6. A method according to claim 3, characterized in that the method further comprises:

according to the coordinate position of the first target object in the target coordinate system and the coordinate position of each target object in the i-th matching object set in the target coordinate system, determining an object closest to the first target object in the i-th matching object set as a second target object;

And under the condition that the second target object and the current target object are the same object and the distance between the current target object and the first target object is smaller than or equal to a first preset threshold value, determining that the current target object and the first target object meet the preset condition.

7. The method according to claim 1, wherein, in the case where the acquisition device is a radar device, matching the target objects in the N images according to the coordinate positions of each target object in the N target object sets in the target coordinate system, to obtain a matching result includes:

mapping cloud points of each target object in the N target object sets into the target coordinate system to obtain a target cloud point set;

and circularly executing the following operations until all cloud points in the target cloud point set are completely matched, and stopping executing the following operations to obtain the matching result:

selecting one cloud point from unmatched cloud points in the target cloud point set as an initial cloud point;

determining cloud points, of which the distance from the initial cloud points in the target cloud point set is smaller than or equal to a second preset threshold, as target cloud points;

And under the condition that the target cloud point and the initial cloud point meet a second preset condition, determining that the initial cloud point and the target cloud point are cloud points acquired by radars in different directions for the same target object.

8. The method of claim 7, wherein determining that the initial cloud point and the target cloud point are cloud points acquired by radars in different directions for the same target object if the target cloud point and the initial cloud point satisfy a second preset condition comprises:

tracking the target object corresponding to the target cloud point and the initial cloud point to obtain the coordinate positions of the target cloud point and the initial cloud point in the target coordinate system;

and determining that the target cloud point and the initial cloud point meet the second preset condition under the condition that the distances between the target cloud point and the initial cloud point in the target coordinate system are smaller than or equal to a third preset threshold value within a preset duration threshold value.

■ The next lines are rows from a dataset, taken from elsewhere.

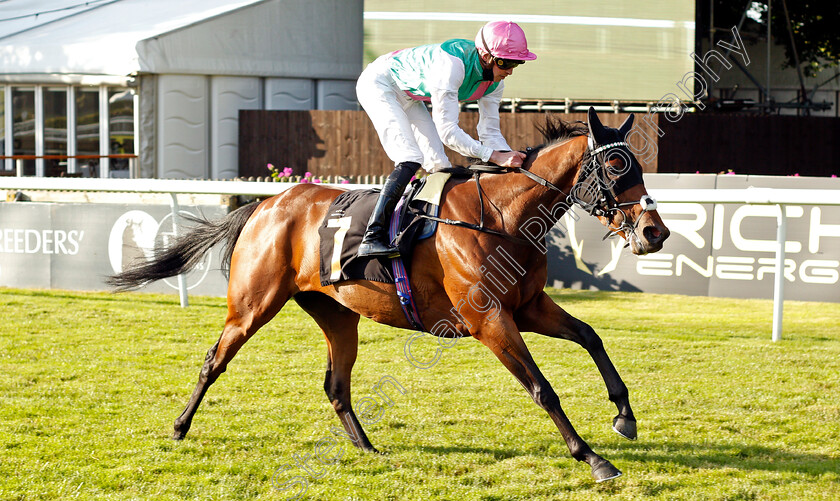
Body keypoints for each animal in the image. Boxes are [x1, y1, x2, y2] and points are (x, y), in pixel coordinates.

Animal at [108, 107, 668, 482]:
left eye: (639, 167)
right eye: (616, 169)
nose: (655, 232)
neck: (503, 217)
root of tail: (266, 204)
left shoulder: (529, 307)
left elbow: (591, 336)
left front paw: (624, 415)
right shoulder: (489, 319)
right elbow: (542, 387)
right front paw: (592, 457)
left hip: (338, 315)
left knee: (336, 385)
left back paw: (368, 448)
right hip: (252, 306)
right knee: (214, 360)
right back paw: (179, 427)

9. An object matching apparatus, comprising:

the acquisition module is used for acquiring N images acquired by N acquisition devices at the target moment, wherein the N acquisition devices are respectively arranged in N directions of a target area, the acquisition device in each direction acquires a corresponding image in the N images, and N is larger than 1;

The identification module is used for identifying target objects in the N images to obtain N target object sets, wherein each target object set comprises target objects identified in images corresponding to the target object sets, and the target object sets are in one-to-one correspondence with the images;

and the matching module is used for matching the target objects in the N images according to the coordinate positions of each target object in the N target object sets in the target coordinate system to obtain a matching result.

10. A computer readable storage medium, characterized in that a computer program is stored in the computer readable storage medium, wherein the computer program, when being executed by a processor, implements the steps of the method according to any of the claims 1 to 8.

11. An electronic device comprising a memory, a processor and a computer program stored on the memory and executable on the processor, characterized in that the processor implements the steps of the method of any one of claims 1 to 8 when the computer program is executed.